__TASK DETAILS__: Where a line below holds the string "root", copy that line.

__INFORMATION SUPPLIED__:
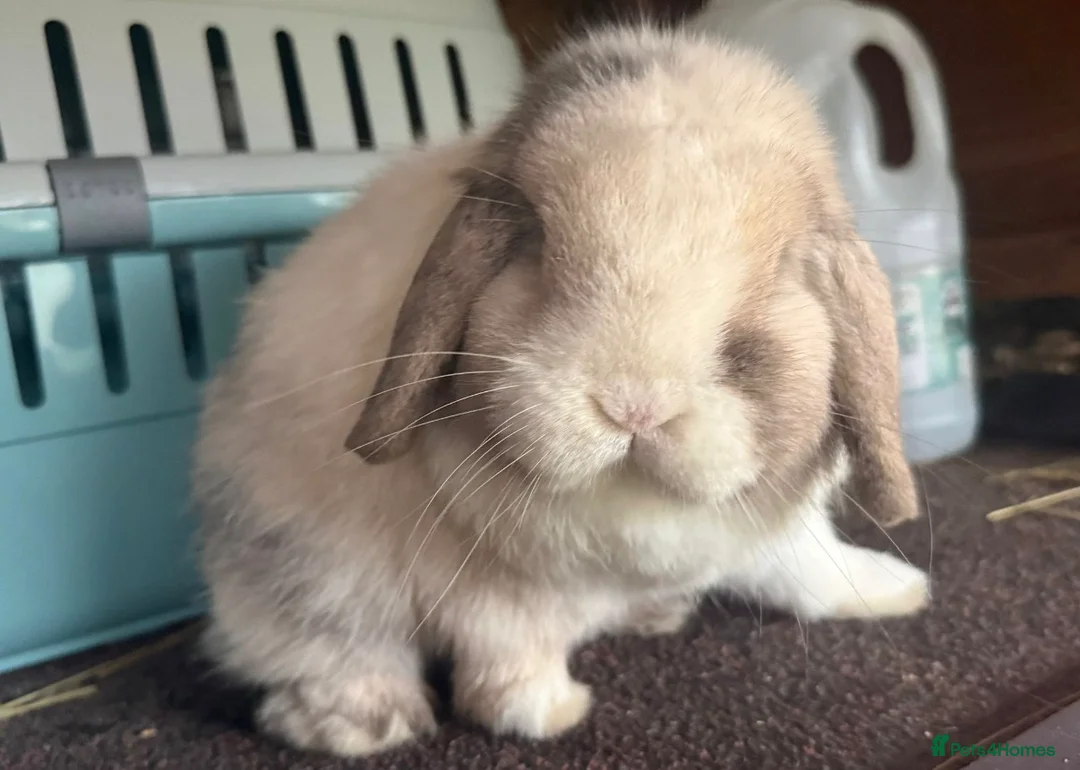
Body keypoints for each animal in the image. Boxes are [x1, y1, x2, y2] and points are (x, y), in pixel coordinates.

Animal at [192, 23, 930, 758]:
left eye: (780, 267)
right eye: (538, 239)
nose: (635, 406)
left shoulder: (777, 531)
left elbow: (811, 569)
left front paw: (901, 591)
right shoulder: (493, 589)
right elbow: (510, 653)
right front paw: (544, 712)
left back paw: (660, 611)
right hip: (301, 569)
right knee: (323, 650)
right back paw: (362, 724)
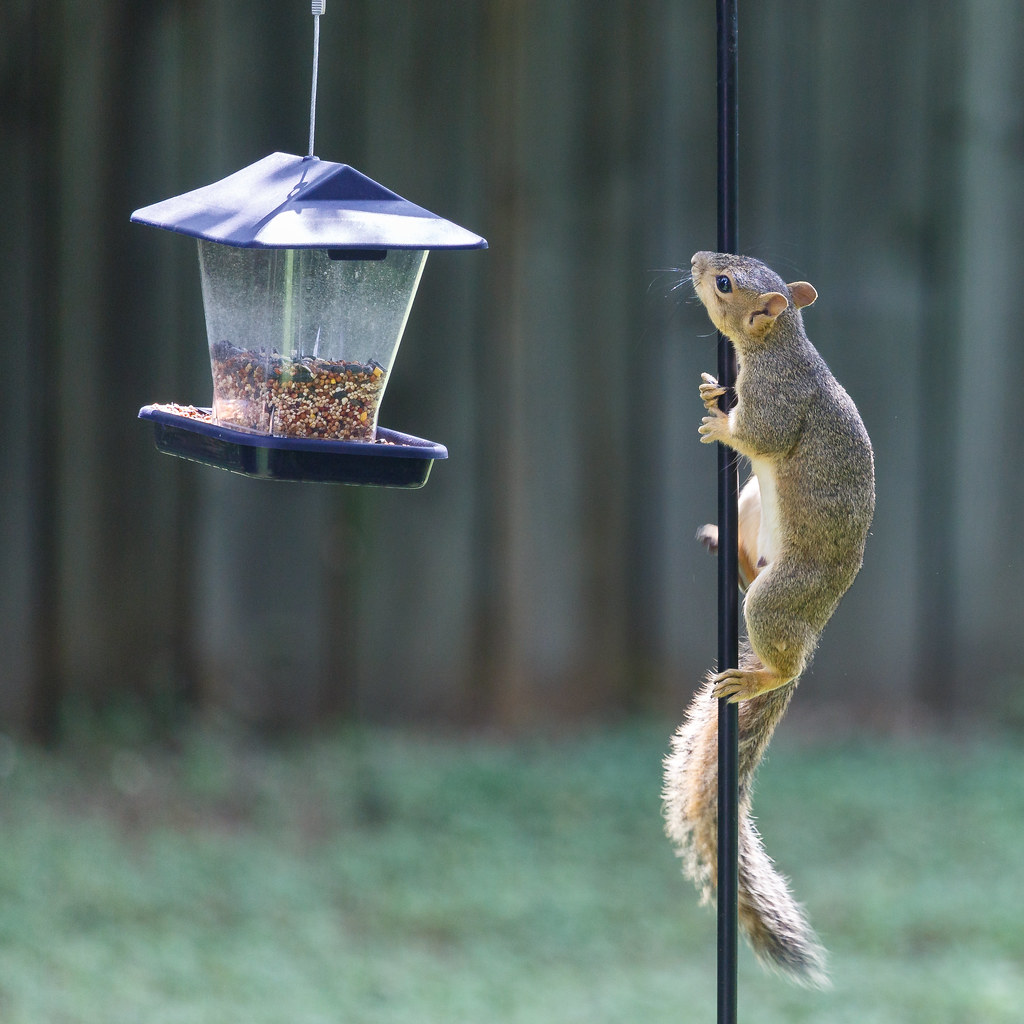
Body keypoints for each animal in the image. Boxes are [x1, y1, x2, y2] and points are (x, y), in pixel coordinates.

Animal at [662, 251, 875, 987]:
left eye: (726, 284)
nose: (697, 261)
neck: (780, 343)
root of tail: (816, 618)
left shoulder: (780, 399)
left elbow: (762, 433)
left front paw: (721, 423)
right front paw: (709, 392)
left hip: (781, 599)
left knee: (780, 652)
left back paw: (761, 676)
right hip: (751, 506)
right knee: (746, 571)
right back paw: (723, 551)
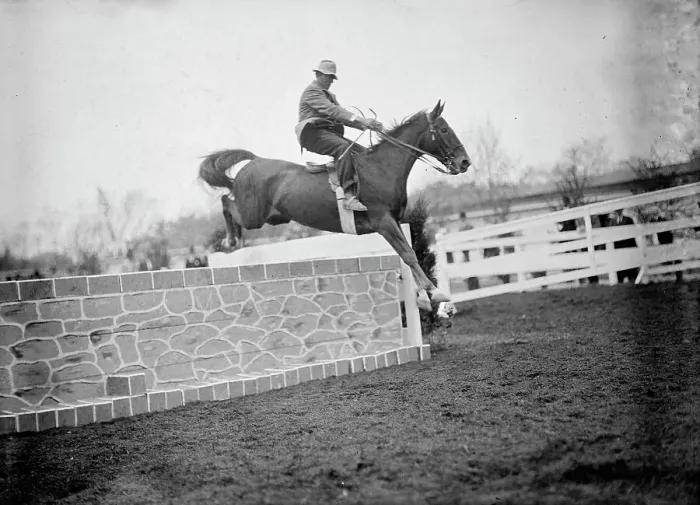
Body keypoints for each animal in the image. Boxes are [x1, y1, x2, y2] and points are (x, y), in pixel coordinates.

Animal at [198, 100, 471, 311]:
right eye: (444, 129)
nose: (464, 162)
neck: (381, 168)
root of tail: (253, 161)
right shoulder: (384, 222)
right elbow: (409, 254)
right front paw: (434, 293)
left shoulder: (395, 220)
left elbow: (407, 254)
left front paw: (424, 297)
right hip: (253, 214)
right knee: (226, 202)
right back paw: (229, 240)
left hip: (273, 217)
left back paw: (235, 241)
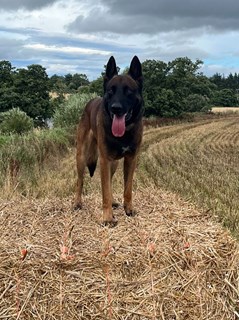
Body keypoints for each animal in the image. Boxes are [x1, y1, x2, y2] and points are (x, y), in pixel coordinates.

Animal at [74, 55, 143, 225]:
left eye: (129, 92)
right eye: (111, 91)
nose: (115, 108)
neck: (124, 133)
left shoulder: (131, 159)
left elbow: (127, 189)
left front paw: (128, 209)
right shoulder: (104, 160)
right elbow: (105, 190)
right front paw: (107, 217)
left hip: (115, 163)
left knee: (110, 181)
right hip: (81, 157)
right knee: (80, 181)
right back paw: (77, 202)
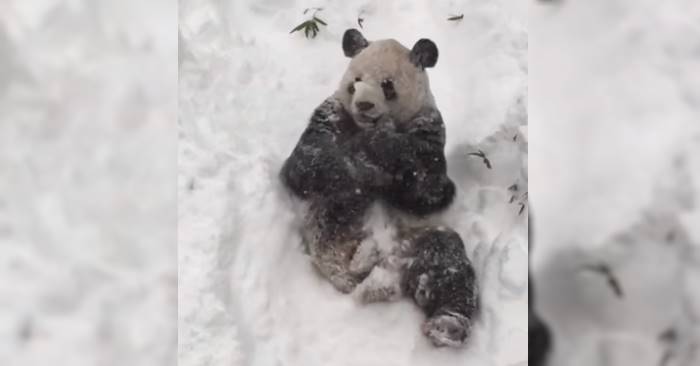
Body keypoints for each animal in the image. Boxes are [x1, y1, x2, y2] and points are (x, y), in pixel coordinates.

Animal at [282, 27, 478, 346]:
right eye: (355, 82)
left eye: (388, 85)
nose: (364, 105)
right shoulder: (331, 114)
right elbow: (304, 165)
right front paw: (358, 169)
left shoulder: (429, 129)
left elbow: (430, 189)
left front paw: (381, 144)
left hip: (424, 239)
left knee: (450, 264)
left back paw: (446, 324)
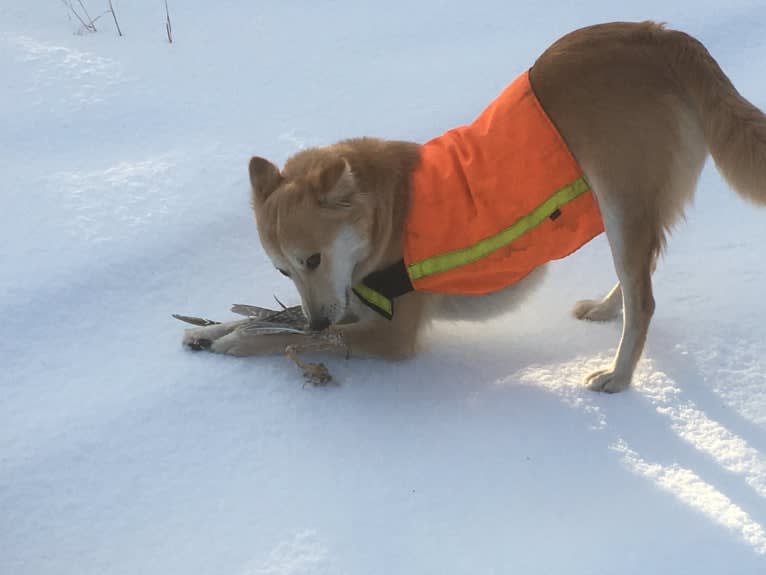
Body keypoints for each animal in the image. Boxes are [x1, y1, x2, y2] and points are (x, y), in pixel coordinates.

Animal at [186, 21, 766, 392]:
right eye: (282, 270)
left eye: (312, 259)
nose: (312, 324)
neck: (387, 207)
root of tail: (658, 35)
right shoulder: (346, 300)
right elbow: (276, 318)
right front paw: (211, 330)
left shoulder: (387, 333)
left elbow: (304, 336)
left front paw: (240, 343)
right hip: (624, 209)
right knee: (638, 280)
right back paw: (606, 310)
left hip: (622, 202)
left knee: (644, 302)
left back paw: (619, 376)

__RESPONSE TO THIS EXERCISE__:
root of tail: (816, 618)
root of tail: (253, 161)
root of tail: (658, 35)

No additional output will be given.